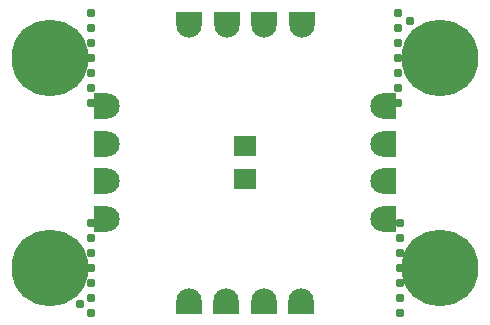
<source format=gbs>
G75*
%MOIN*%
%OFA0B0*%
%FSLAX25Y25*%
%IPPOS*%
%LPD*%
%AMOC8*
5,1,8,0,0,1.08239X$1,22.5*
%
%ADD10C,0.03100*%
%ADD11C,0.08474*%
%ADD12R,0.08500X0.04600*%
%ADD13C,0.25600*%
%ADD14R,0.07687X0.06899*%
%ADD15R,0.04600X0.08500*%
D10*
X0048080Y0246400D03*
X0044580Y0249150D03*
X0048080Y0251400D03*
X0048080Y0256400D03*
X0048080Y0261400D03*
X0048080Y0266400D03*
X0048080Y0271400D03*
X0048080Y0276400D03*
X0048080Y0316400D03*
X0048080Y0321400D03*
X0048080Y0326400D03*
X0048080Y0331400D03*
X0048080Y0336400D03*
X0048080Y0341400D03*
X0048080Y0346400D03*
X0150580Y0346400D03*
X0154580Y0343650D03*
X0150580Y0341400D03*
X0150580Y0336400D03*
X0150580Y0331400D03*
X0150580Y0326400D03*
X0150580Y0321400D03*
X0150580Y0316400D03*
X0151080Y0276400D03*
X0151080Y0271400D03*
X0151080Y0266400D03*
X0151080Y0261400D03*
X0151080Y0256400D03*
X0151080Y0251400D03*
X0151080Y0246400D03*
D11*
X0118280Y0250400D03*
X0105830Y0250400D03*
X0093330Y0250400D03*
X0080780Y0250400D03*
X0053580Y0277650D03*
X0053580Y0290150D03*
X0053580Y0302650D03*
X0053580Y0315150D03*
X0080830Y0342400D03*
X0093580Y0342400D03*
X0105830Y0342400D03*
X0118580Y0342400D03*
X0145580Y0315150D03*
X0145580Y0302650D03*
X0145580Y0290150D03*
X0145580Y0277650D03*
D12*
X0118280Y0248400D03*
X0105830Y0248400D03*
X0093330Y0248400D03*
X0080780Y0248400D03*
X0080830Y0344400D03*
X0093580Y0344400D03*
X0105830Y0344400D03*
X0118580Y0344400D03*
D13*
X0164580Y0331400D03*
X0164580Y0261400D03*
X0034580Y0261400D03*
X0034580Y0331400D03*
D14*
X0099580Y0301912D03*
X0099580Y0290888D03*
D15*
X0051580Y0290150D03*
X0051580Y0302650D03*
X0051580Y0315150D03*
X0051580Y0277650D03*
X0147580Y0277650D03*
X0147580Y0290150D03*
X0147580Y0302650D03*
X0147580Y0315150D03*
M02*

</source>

-.-.-

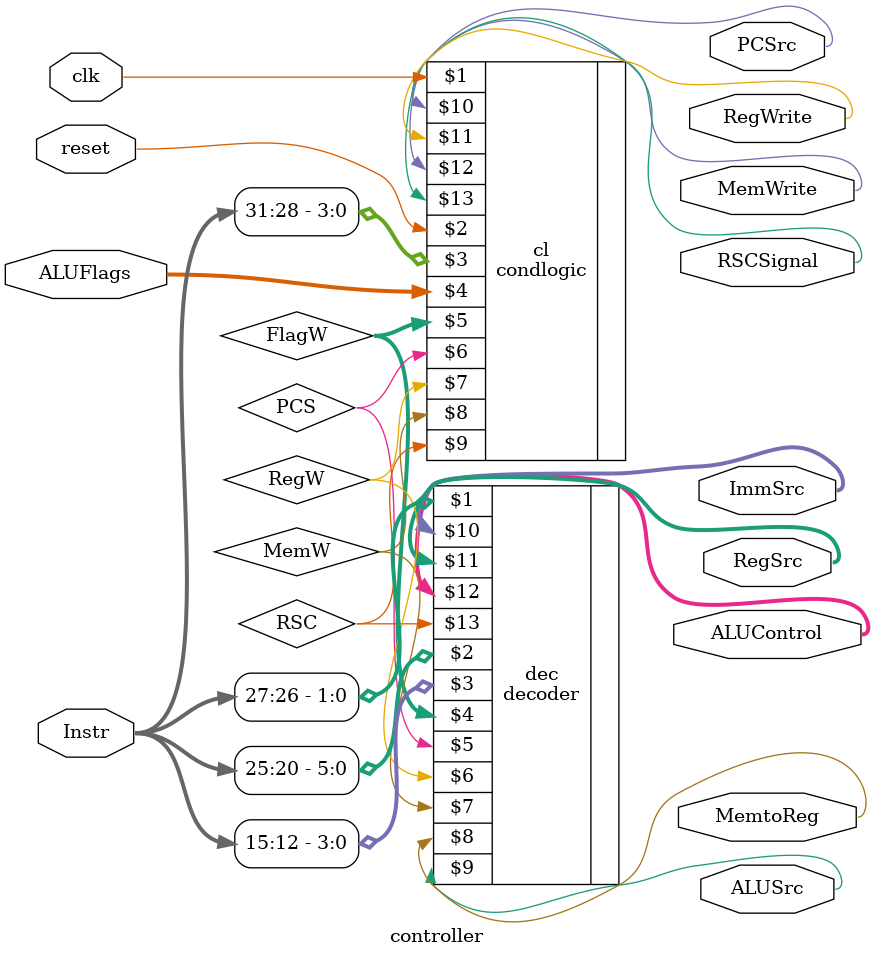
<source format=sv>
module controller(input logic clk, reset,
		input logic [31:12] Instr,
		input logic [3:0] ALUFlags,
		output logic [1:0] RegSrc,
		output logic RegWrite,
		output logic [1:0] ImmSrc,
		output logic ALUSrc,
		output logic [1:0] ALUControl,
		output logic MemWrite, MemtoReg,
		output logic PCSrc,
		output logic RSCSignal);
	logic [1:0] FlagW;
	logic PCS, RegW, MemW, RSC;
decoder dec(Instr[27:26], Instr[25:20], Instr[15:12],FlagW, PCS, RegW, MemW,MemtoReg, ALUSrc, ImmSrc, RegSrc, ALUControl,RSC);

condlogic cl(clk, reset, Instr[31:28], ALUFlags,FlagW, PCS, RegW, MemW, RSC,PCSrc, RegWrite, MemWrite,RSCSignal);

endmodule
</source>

-.-.-

Exercise
Write out only the lines that run from the line containing "<source format=gbs>" through the line containing "X0150580Y0341400D03*", both included, exactly as they appear above.

Written answer
<source format=gbs>
G75*
%MOIN*%
%OFA0B0*%
%FSLAX25Y25*%
%IPPOS*%
%LPD*%
%AMOC8*
5,1,8,0,0,1.08239X$1,22.5*
%
%ADD10C,0.03100*%
%ADD11C,0.08474*%
%ADD12R,0.08500X0.04600*%
%ADD13C,0.25600*%
%ADD14R,0.07687X0.06899*%
%ADD15R,0.04600X0.08500*%
D10*
X0048080Y0246400D03*
X0044580Y0249150D03*
X0048080Y0251400D03*
X0048080Y0256400D03*
X0048080Y0261400D03*
X0048080Y0266400D03*
X0048080Y0271400D03*
X0048080Y0276400D03*
X0048080Y0316400D03*
X0048080Y0321400D03*
X0048080Y0326400D03*
X0048080Y0331400D03*
X0048080Y0336400D03*
X0048080Y0341400D03*
X0048080Y0346400D03*
X0150580Y0346400D03*
X0154580Y0343650D03*
X0150580Y0341400D03*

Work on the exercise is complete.